After that I used tcksift2:

tcksift2 -act 5tt2.nii.gz -out_mu sift_mu.txt -out_coeffs sift_coeffs.txt -nthreads 8 tracks.tck wmfod_norm.mif weights.csv

In this way I obtained my weights.csv file.

I have created the connectometry (tck2connectome) by using both methods: with and without the weights.csv file. The two connectometry files are different. However, I wanted to re-created my tractography by using the weights.csv file. I do not know if my procedure is correct, however, I did:

tckedit  -tck_weights_in weights.csv tracks.tck tracks_tcksift2.tck

The issue is the the output file containing the tracks generated (tracks_tcksift2.tck) is the same of my input file.

Do I make some error? Which is the correct method to re-create the filtered tractography by using a weights.csv file

Thanks,
Best,

Michele

1 Like

I think there is confusion as to what the SIFT2 weights represent, and how that relates to the streamlines themselves.

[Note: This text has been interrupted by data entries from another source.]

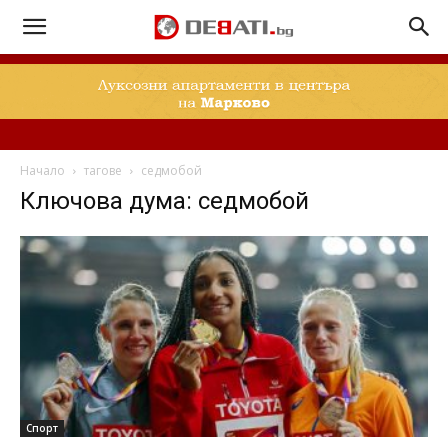
Начало
тагове
седмобой
Ключова дума: седмобой
Спорт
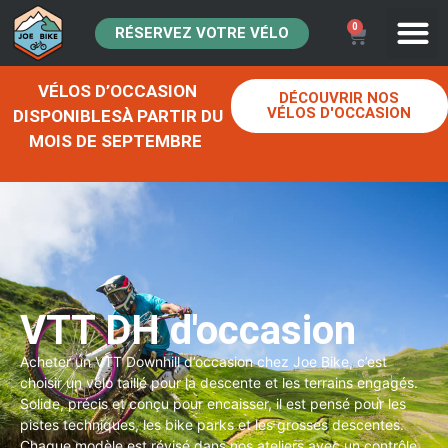
0
RÉSERVEZ VOTRE VÉLO
VÉLOS D’OCCASION
DÉCOUVRIR NOS
VÉLOS D'OCCASION
DISPONIBLESÀ PARTIR DU
MOIS DE SEPTEMBRE
VTT DH d'occasion
Acheter un VTT Downhill d’occasion chez Joe Bike, c’est
choisir un vélo taillé pour la descente et les terrains engagés.
Solide, précis et conçu pour encaisser, il est pensé pour les
pistes techniques, les bike parks et les grosses descentes.
Chaque modèle est révisé dans nos ateliers avec un contrôle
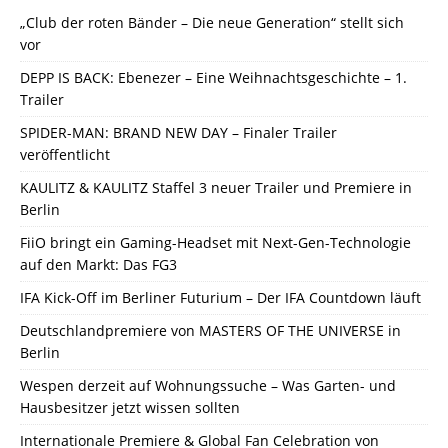
„Club der roten Bänder – Die neue Generation“ stellt sich
vor
DEPP IS BACK: Ebenezer – Eine Weihnachtsgeschichte – 1.
Trailer
SPIDER-MAN: BRAND NEW DAY – Finaler Trailer
veröffentlicht
KAULITZ & KAULITZ Staffel 3 neuer Trailer und Premiere in
Berlin
FiiO bringt ein Gaming-Headset mit Next-Gen-Technologie
auf den Markt: Das FG3
IFA Kick-Off im Berliner Futurium – Der IFA Countdown läuft
Deutschlandpremiere von MASTERS OF THE UNIVERSE in
Berlin
Wespen derzeit auf Wohnungssuche – Was Garten- und
Hausbesitzer jetzt wissen sollten
Internationale Premiere & Global Fan Celebration von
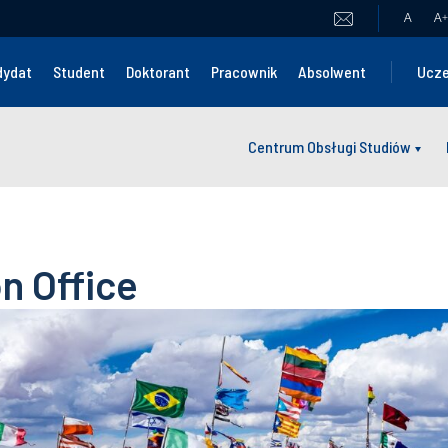
A
A
+
dydat
Student
Doktorant
Pracownik
Absolwent
Ucze
Centrum Obsługi Studiów
n Office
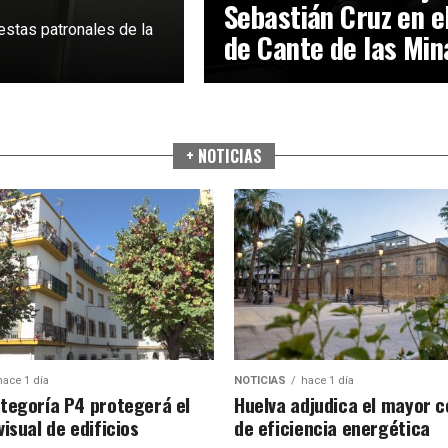
Sebastián Cruz en e
estas patronales de la
de Cante de las Min
+ NOTICIAS
hace 1 día
NOTICIAS
hace 1 día
tegoría P4 protegerá el
Huelva adjudica el mayor 
isual de edificios
de eficiencia energética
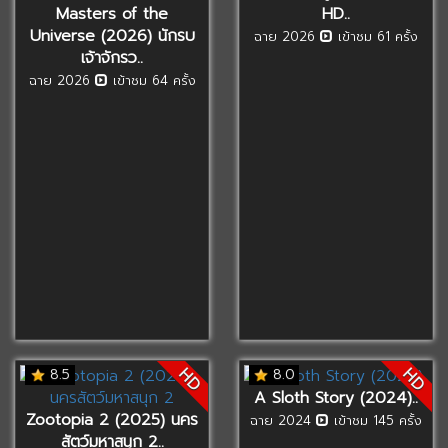
Masters of the
HD..
Universe (2026) นักรบ
ฉาย 2026
เข้าชม 61 ครั้ง
เจ้าจักรว..
ฉาย 2026
เข้าชม 64 ครั้ง
HD
HD
8.5
8.0
A Sloth Story (2024)..
Zootopia 2 (2025) นคร
ฉาย 2024
เข้าชม 145 ครั้ง
สัตว์มหาสนุก 2..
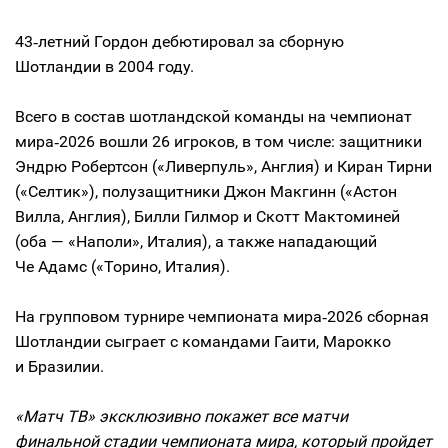
43‑летний Гордон дебютировал за сборную
Шотландии в 2004 году.
Всего в состав шотландской команды на чемпионат
мира‑2026 вошли 26 игроков, в том числе: защитники
Эндрю Робертсон («Ливерпуль», Англия) и Киран Тирни
(«Селтик»), полузащитники Джон Макгинн («Астон
Вилла, Англия), Билли Гилмор и Скотт Мактоминей
(оба — «Наполи», Италия), а также нападающий
Че Адамс («Торино, Италия).
На групповом турнире чемпионата мира‑2026 сборная
Шотландии сыграет с командами Гаити, Марокко
и Бразилии.
«Матч ТВ» эксклюзивно покажет все матчи
финальной стадии чемпионата мира, который пройдет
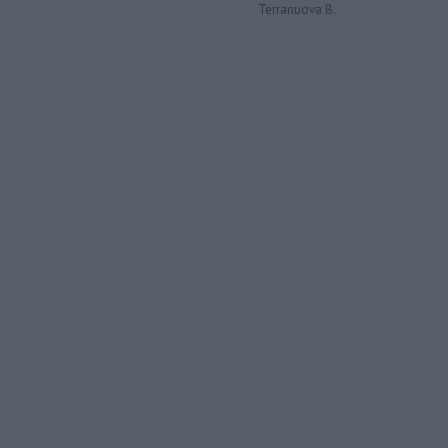
Terranuova B.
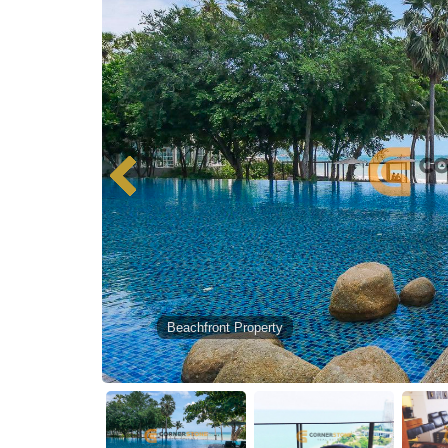
Beachfront Property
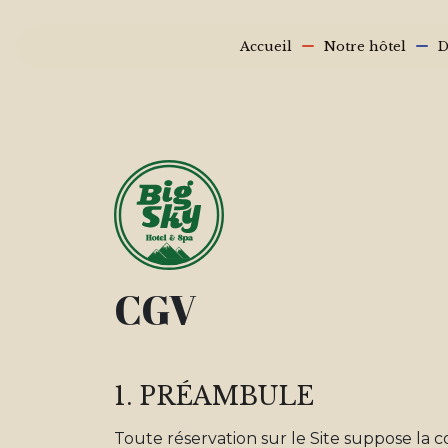
Aller au contenu principal
Main navigation
Accueil
Notre hôtel
D
Fil d'Ariane
CGV
1. PRÉAMBULE
Toute réservation sur le Site suppose la c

Have a look at @rsmith’s wiki post on the topic, hopefully it’ll clarify how things work.

HI,
thank you so much for the link. Therefore, if I understand correctly, there is not method to create a new tract with the SIFT2 weights. Correct?
Michele

That’s right. The SIFT2 weights are additional information that complements the streamlines.The tck file is entirely unaffected by that information, and can’t store that type of information anyway.

Thanks!
Michele

Hi Michele,

The .tck file format is described here, and while it doesn’t say so explicitly, has no capacity for storing the per-streamline weights. Given you’re not the first person to attempt to “embed” the SIFT2 weights within a .tck file like this, I might make a little addition to the documentation mentioning such.

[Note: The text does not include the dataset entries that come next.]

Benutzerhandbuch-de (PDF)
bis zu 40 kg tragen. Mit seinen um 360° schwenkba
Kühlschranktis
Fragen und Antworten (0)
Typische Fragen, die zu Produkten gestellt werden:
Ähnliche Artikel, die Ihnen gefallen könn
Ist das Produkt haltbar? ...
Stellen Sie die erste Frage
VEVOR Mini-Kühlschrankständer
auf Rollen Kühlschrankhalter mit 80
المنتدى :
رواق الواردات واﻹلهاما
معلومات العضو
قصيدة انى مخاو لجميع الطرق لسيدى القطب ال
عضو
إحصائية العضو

Mildly on-topic: If anybody is both interested in the prospect of an alternative format for storing streamlines data that would have the capacity to internally store per-streamline weights (along with a wealth of other information), and doesn’t mind a little bleeding from the eyes, check out this nibabel thread.

Rob

@rsmith
Thank you for the link.
I have read that it is not possible to recreate a new tractography after filtering.
Only last question: what is the utility of -tck_weights_in tckedit?
Michele

Let’s say you’ve got a whole-brain tractogram, have applied SIFT2, and now want to extract a specific tract of interest using tckedit. If you just run tckedit on your whole-brain tractogram, then the output of tckedit will be a new track file, but of those streamlines in the output file, you will have lost the information about what weight was ascribed to each. By using -tck_weights_in and -tck_weights_out, in addition to the output track file, tckedit will also output a new weights file, containing only the weights of those streamlines that were written to the output file.

It’s also possible to select which streamlines are written to the output file and which are not based on the streamline weights; esoteric and not useful to most people, but it’s nevertheless a valid answer to your question.